Sunday 18 November 2012

Foreign Bodies by Cynthia Ozick

Every now and then, you read a book which you just don't want to end. The characters draw you in, you live alongside their lives for a while and then you have to leave them. For me, Foreign Bodies by Cynthia Ozick is just such a book.



I have to admit I hadn't heard of Cynthia Ozick before she was shortlisted for the 2012 Orange Prize for Fiction with this novel. How ignorant of me, turns out she's a very well established American author, currently living in New York, with a whole host of awards to her name. Her parents were Russian immigrants and one of the themes in Foreign Bodies (and also, from what I've read since, of much of her writing) is the immigrants' desire and ability to reinvent themselves in their new land.

The novel opens in 1950s New York with a letter from Bea Nightingale, a middle-aged teacher of unruly boys, to her brother Marvin. Bea has anglicised her surname for the practical reason that her students found the original unpronounceable, but it is her brother who has truly reinvented himself as an all American success story, at least superficially. By adopting the attitudes and habits of fellow students during his days at Princeton, he has shrugged off the identity of a Jewish outsider;

'he resisted humiliation by accepting it, sometimes almost appearing to invite it: it taught him what was suitable and what wasn't.'

But Marvin has moulded himself into a self-important monster with a big job in California and an ailing wife and family to support. Virtually estranged from Bea, he nevertheless orders her to travel to Paris to track down his errant son Julian, the younger of his children. Bea lives alone and has few ties, he reasons, her brief marriage to a musician, Leo, has long since ended and she can easily put her little job on hold to help Marvin out for once. Bea resents his attitude but is nevertheless drawn into travelling to Europe, to search for a nephew she doesn't even know.

And so she embarks on an adventure in broken, post-war Paris, becoming more and more entangled as she does so in the lives of Julian and his sister Iris. The plot is a sort of inversion of Henry James' The Ambassadors, with Americans seeking restoration in Europe, the young siblings escaping from a 'coddled' existence in California, to tread streets full of real refugees fleeing the ravages of war.

Iris and later Julian, awaken something in Bea, enabling her to move on from the stagnating ties of her brief marriage, symbolised by the large grand piano that passionate composer Leo had left behind in her flat.

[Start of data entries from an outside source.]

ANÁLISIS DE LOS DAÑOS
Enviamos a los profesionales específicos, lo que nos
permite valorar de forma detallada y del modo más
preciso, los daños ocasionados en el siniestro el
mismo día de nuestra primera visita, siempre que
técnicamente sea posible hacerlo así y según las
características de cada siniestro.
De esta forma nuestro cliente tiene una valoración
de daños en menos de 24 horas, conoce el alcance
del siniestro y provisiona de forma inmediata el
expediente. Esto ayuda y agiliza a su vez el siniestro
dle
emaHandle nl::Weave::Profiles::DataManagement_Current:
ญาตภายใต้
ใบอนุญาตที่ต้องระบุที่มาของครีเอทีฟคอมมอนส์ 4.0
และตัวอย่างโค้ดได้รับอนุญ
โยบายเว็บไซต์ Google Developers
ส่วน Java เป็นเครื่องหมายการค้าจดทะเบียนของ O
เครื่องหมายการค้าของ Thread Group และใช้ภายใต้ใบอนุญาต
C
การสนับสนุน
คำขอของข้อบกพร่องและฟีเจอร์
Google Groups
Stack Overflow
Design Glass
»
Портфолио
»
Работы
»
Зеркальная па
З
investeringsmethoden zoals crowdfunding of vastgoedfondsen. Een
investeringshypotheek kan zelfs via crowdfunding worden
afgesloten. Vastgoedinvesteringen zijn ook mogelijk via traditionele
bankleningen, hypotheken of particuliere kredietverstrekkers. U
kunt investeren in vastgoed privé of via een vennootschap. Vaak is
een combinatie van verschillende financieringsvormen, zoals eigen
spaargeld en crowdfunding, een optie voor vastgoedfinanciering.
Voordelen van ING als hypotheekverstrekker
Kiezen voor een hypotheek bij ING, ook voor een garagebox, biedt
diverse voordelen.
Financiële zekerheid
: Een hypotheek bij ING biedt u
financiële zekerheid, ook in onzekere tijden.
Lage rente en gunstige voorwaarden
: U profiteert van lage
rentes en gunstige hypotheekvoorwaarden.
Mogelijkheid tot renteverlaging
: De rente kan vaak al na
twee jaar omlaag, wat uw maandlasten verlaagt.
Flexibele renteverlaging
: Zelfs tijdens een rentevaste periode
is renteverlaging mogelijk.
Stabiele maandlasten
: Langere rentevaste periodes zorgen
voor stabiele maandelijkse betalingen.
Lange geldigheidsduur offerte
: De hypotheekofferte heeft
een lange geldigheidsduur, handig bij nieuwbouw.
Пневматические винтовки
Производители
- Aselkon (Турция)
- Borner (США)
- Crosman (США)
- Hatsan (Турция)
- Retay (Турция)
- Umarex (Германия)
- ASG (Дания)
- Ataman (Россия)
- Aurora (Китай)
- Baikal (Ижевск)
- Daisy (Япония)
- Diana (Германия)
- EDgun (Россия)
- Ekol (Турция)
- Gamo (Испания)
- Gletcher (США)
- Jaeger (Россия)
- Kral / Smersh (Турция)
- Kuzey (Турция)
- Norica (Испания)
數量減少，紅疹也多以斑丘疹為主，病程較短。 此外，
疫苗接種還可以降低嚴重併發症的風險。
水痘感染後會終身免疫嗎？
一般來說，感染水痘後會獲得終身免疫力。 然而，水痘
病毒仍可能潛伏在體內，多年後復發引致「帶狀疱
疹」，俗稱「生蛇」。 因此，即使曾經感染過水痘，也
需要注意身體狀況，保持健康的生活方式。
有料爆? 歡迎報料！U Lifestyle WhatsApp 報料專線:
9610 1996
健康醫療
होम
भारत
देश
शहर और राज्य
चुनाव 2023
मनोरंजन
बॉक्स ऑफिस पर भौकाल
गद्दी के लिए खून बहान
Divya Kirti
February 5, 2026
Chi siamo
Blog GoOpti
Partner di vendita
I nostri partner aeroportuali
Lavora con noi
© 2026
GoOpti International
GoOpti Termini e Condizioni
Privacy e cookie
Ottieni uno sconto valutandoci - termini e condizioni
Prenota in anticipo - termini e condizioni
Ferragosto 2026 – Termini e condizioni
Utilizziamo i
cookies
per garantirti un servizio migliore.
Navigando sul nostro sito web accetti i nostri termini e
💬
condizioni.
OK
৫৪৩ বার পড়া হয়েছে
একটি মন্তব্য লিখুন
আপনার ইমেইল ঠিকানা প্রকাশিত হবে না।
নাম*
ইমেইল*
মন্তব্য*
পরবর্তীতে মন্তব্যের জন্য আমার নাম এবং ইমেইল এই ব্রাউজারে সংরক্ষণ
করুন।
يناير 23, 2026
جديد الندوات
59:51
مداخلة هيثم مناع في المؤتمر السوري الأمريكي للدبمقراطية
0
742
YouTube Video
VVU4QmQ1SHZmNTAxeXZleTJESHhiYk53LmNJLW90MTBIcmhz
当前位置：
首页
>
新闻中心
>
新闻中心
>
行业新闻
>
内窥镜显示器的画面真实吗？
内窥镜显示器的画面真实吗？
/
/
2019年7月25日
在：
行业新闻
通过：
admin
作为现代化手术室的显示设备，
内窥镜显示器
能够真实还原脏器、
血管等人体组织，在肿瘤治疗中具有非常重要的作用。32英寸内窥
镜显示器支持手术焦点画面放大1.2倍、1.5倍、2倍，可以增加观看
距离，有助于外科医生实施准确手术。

She helps Marvin's children by deceiving their father in her letters, mainly, though not exclusively through sins of omission. Then, her visit to Marvin's wife, the mentally unstable but clear-sighted Margaret, has consequences more far-reaching than she could ever imagine.

A middle-aged divorced woman with sensible shoes and no children, Bea could be an easy figure to disregard.Yet she is able to hold her own in teaching English Literature to high school boys and and  gradually she emerges over the course of this story as its quiet,though often flawed, heroine. If Bea is introspective and wraps you up in her thoughts, then Ozick's other characters are almost all as complex. Julian and Iris may be aloof and unreachable, often maddeningly so, but I read this as the detachment of youth; there are no two dimensional plot fillers in this novel.

Ozick has an eye for the detail and small disappointments which undermine a life, the decisions which once taken can then unravel the good intentions which originally lay behind them. The letters from Marvin are outrageous yet authentic; Bea's in response become careful yet intending to deceive. There is a wonderful sense of place in this novel; Ozick's descriptions of the oppressively hot and scarred streets of Paris contrast with the oppressively cold and claustrophobic experience of being trapped by a snow storm in Bea's tiny New York apartment.

I don't think I wear sensible shoes even though I probably should, but in other ways I felt myself identifying with Bea and her choices. Perhaps that's why I didn't find it strange that she decided to travel away from her contained existence for a while, towards a continent that was damaged yet full of possibilities.